The “Colourable Device Is Not Tax Planning” Doctrine
.. in trying to reconcile the confusion, Vodafone is decidedly ambivalent and its observations are capable of supporting either stand. On the one hand, the learned judges ponderously held that the “legal nature” of the transaction had to be respected but in the same breath held that a tax planning transaction without any commercial substance could be ignored
The other aspect on which the department has been able to extract mileage out of the Vodafone verdict is the perpetually confusing debate between tax planning and tax evasion. While McDowell 154 ITR 148 went to one extreme and held that all tax planning devices were bad in law, Azadi Bachao Andolan 263 ITR 706 went to the other extreme to hold that if the transaction was legal and within the four corners of the law, the department could not question it.
The Vodafone verdict, in trying to reconcile the confusion arising out of these judgements, is decidedly ambivalent and its observations are capable of supporting either stand. On the one hand, the learned judges ponderously held that the “legal nature” of the transaction had to be respected and one could not go behind it to discover the “motive” behind the transaction but in the same breath they held that the “no court will recognize a colourable or dubious method to evade tax” and that the tax department can “ignore” the Tax Residency Certificate and deny treaty benefits to a Mauritius company if it was “interposed solely with a view to avoid tax without any commercial substance“.
So, what is the bottom-line? Nobody knows!

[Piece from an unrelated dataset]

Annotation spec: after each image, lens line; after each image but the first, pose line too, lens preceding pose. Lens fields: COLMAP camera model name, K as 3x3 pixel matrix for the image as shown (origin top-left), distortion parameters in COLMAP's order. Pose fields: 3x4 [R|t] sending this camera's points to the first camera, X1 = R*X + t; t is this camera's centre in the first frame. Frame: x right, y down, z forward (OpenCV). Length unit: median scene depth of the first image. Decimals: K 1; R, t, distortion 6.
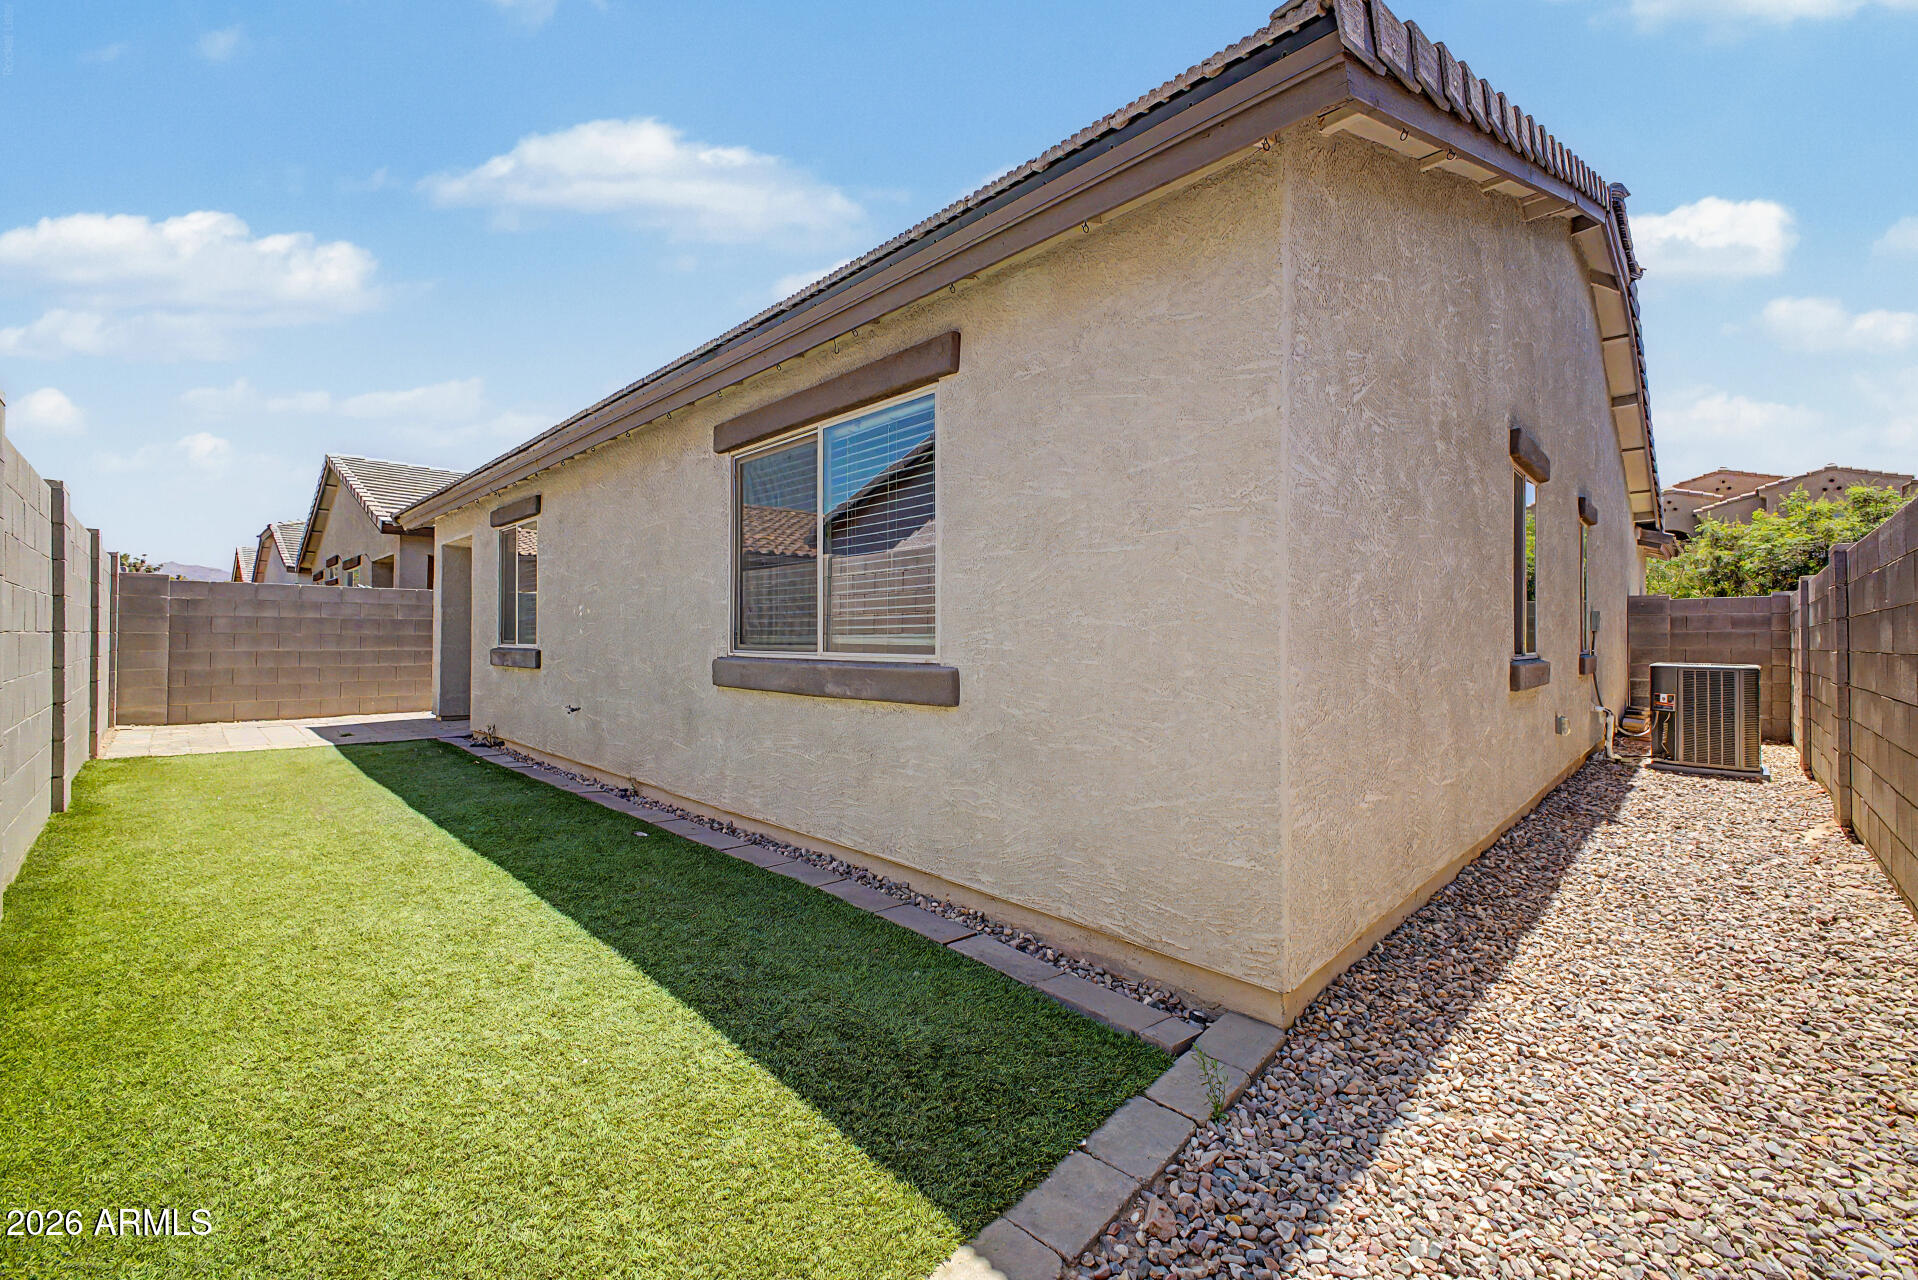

Anyway, the later part of the observations in Vodafone came very handy for the department in Killick Nixon. In that case, the assessee bought shares which were worth Rs. 24 for Rs. 150 and then sold it for Rs. 5. Relying on Azadi Bachao Andolan, the assessee brazenly claimed that as the transaction was “within the four corners of the law“, the short-term capital loss had to be allowed. However, the High Court relied on Vodafone to throw out the argument. The Vodafone principle was summed up in the pithy words “where the transaction is not genuine but a colourable device there could be no question of tax planning“.